Na zijn essay waarin hij terugblikt op Paul Scheffers tien jaar eerder gepubliceerde essay ‘Het multiculturele drama’, krijgt Ramdas een orkaan van kritiek over zich heen. Hij stelde dat ‘de culturele beschaving van een groot deel van de Hollanders net zo mislukt is als die van een groot deel van de allochtonen’, want: ‘Die Hollanders die in die eigen huizen wonen en een eigen auto hebben en met vakantie kunnen zijn voor een groot deel white trash. Het zijn tokkies [...] met achterlijke ideeën en onbeschofte omgangsvormen’. De eerste online trollen weten hem te vinden, in talkshows (Pauw & Witteman nodigt hem expres niet uit) wordt hij met de grond gelijk gemaakt. De bijval voor Ramdas lijkt minimaal en is in ieder geval niet publiek. Hij voert een eenzame strijd.
Allochtonen-frame
Amatmoekrim lijkt in het boek dan ook geleid te worden door de wellicht onvermijdelijke vraag: waarom stapte Anil Ramdas uit het leven? Ze schetst de torenhoge (verlammende?) verwachtingen en ambities, het succes op jonge leeftijd en het verlangen om aan het allochtonen-frame te ontsnappen, wat hem door zijn omgeving onmogelijk werd gemaakt. Als India-correspondent voor NRC krijgen alcoholisme en vereenzaming hem in zijn greep, waarna hij in een neerwaartse spiraal terechtkomt. Moedige pogingen om zichzelf opnieuw uit te vinden – zijn vriend Stephan Sanders maakt de mooie vergelijking met de bekende spin Anansi, bekend om zijn listen – mislukken.

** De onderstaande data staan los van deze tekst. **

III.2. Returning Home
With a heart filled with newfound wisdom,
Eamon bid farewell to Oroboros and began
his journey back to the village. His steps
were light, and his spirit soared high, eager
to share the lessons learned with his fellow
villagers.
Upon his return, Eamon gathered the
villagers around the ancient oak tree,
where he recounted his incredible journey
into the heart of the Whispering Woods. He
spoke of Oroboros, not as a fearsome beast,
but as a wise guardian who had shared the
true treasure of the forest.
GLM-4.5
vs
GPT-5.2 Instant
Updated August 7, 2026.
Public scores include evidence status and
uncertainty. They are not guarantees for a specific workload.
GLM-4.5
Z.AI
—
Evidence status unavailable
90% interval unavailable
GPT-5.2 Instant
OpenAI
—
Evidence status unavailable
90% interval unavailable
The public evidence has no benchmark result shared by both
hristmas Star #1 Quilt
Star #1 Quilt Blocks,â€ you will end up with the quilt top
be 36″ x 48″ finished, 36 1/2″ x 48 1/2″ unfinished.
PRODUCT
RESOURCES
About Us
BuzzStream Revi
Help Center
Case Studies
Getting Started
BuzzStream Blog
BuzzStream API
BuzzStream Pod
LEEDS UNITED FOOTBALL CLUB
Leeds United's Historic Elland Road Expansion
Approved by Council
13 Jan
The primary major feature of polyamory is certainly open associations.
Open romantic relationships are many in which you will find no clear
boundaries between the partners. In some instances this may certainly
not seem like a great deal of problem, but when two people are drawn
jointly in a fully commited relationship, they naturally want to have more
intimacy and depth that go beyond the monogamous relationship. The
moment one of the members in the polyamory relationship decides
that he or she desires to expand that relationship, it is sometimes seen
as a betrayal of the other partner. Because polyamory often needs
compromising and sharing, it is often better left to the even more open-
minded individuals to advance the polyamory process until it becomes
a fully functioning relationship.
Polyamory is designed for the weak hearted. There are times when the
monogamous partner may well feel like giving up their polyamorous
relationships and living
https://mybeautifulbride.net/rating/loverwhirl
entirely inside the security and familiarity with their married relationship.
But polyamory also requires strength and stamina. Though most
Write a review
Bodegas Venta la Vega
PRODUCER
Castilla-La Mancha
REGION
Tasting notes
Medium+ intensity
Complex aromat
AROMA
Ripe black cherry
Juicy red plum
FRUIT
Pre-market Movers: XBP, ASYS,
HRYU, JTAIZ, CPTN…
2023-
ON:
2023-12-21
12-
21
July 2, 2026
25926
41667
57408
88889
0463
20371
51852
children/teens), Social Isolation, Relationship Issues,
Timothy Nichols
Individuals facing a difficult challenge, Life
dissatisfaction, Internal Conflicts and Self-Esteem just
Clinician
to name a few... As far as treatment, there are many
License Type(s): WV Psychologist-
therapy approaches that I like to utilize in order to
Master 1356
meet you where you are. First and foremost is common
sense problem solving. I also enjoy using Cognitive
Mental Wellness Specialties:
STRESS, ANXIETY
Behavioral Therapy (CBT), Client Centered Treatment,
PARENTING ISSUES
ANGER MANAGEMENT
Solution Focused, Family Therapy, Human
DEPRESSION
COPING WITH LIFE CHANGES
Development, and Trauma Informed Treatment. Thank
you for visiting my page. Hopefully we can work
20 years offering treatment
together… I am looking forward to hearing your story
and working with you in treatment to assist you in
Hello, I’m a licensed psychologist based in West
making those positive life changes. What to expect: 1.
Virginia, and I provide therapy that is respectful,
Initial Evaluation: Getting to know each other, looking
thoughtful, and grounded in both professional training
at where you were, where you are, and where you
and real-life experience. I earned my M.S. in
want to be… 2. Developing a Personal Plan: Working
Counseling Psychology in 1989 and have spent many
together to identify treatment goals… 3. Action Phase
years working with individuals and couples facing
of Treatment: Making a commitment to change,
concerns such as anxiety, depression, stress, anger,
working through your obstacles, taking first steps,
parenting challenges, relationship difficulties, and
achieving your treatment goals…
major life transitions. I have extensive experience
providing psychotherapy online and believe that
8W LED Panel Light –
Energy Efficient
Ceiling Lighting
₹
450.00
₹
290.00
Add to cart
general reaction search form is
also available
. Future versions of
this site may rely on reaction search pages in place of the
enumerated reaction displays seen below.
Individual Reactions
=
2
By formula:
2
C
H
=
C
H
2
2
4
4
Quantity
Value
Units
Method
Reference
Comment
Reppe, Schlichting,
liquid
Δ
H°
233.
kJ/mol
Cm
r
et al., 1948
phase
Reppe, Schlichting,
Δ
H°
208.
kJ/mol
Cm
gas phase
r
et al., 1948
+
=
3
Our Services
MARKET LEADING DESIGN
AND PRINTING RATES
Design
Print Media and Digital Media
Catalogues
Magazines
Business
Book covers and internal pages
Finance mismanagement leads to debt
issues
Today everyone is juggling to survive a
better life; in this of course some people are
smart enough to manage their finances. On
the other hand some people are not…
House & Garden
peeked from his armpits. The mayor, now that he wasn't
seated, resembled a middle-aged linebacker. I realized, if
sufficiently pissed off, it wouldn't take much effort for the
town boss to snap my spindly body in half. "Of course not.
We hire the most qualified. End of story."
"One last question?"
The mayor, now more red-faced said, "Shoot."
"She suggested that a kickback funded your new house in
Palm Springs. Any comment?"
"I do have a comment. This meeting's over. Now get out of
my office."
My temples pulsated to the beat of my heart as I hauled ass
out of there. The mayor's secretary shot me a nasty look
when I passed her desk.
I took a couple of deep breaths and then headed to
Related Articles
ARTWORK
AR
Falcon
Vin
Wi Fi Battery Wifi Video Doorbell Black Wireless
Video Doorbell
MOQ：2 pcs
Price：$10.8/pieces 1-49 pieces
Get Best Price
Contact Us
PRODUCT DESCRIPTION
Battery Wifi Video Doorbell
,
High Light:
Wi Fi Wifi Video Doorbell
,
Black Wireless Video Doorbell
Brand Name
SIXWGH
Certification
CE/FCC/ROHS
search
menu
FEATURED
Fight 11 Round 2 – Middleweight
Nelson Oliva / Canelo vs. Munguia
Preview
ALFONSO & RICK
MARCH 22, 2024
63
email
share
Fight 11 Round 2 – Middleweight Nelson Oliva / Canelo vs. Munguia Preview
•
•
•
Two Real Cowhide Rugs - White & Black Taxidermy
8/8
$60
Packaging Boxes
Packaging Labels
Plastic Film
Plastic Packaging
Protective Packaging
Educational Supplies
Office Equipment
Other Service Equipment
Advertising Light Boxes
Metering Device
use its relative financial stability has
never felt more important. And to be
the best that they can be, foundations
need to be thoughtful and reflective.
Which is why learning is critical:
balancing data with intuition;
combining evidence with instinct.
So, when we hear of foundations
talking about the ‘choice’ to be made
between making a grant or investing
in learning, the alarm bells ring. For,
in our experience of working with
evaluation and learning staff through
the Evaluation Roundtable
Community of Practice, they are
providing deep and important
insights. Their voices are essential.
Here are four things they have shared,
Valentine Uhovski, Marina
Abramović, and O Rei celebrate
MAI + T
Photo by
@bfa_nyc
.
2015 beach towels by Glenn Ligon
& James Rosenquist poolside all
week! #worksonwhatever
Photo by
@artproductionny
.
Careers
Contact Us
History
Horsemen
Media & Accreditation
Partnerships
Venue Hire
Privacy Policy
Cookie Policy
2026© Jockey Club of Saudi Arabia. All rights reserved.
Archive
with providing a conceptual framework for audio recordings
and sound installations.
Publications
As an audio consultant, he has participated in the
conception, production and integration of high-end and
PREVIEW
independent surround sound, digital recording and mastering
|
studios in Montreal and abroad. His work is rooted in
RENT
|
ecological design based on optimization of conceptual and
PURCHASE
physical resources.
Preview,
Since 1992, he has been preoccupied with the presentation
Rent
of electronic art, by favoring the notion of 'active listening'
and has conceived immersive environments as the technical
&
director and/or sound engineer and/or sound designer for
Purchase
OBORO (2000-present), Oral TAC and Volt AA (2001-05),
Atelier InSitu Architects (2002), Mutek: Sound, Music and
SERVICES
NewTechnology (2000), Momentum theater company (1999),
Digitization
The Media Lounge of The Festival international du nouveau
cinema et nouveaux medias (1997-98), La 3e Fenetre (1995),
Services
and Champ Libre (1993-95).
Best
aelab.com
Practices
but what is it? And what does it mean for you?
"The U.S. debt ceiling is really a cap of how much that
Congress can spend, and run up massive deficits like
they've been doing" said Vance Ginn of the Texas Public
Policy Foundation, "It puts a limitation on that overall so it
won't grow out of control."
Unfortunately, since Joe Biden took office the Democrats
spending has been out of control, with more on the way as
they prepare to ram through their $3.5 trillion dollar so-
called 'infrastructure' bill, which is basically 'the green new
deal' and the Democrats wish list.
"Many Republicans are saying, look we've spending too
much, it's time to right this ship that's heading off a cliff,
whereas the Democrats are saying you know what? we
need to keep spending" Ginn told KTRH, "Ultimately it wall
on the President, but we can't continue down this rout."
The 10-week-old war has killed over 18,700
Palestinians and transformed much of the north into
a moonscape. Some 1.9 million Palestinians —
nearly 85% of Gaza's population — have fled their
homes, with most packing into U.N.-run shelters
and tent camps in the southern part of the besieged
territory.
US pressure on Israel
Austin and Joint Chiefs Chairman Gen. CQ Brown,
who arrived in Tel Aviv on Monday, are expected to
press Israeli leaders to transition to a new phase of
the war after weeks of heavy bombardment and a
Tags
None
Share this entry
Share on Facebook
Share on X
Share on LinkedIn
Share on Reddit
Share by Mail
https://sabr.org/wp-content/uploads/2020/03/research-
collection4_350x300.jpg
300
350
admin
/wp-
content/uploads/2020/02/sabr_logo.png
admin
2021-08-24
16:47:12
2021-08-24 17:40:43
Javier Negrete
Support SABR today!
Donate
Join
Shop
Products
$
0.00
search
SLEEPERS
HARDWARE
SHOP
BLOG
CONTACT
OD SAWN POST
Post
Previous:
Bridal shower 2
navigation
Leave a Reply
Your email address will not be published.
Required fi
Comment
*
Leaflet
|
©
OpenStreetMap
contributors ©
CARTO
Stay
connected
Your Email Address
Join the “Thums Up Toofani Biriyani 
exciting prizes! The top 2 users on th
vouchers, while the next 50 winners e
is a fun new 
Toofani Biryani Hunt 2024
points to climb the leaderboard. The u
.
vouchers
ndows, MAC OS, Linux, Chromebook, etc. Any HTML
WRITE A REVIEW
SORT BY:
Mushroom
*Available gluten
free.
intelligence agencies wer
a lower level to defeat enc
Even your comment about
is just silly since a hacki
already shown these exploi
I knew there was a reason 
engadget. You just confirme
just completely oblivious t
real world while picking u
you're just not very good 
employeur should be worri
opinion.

In de laatste hoofdstukken hangt het onheil boven de pagina’s, tot het onvermijdelijke, hartverscheurende einde. Knappe lezer die het drooghoudt, bij het verlies van deze moeilijke man, die met zijn talent, scherpzinnigheid en originele gedachten, zijn plek niet kon vinden.
Voor Ramdas en zijn donkere huidskleur werd in ieder geval de ‘lat niet lager gelegd’, zoals NSC-Kamerlid Rosanne Hertzberger eerder dit jaar in haar NRC-column schreef over ‘gemarginaliseerde partijen’. Integendeel deed die retoriek, die ieder succes van een persoon van kleur bij voorbaat onoprecht en verdacht maakt, hem de das om. Ramdas verdiende meer dan een land dat onnodig hardvochtig en tegelijkertijd teergevoelig voor kritiek is. En eigenlijk verdient hij dat er nog veel meer over zijn werk geschreven wordt.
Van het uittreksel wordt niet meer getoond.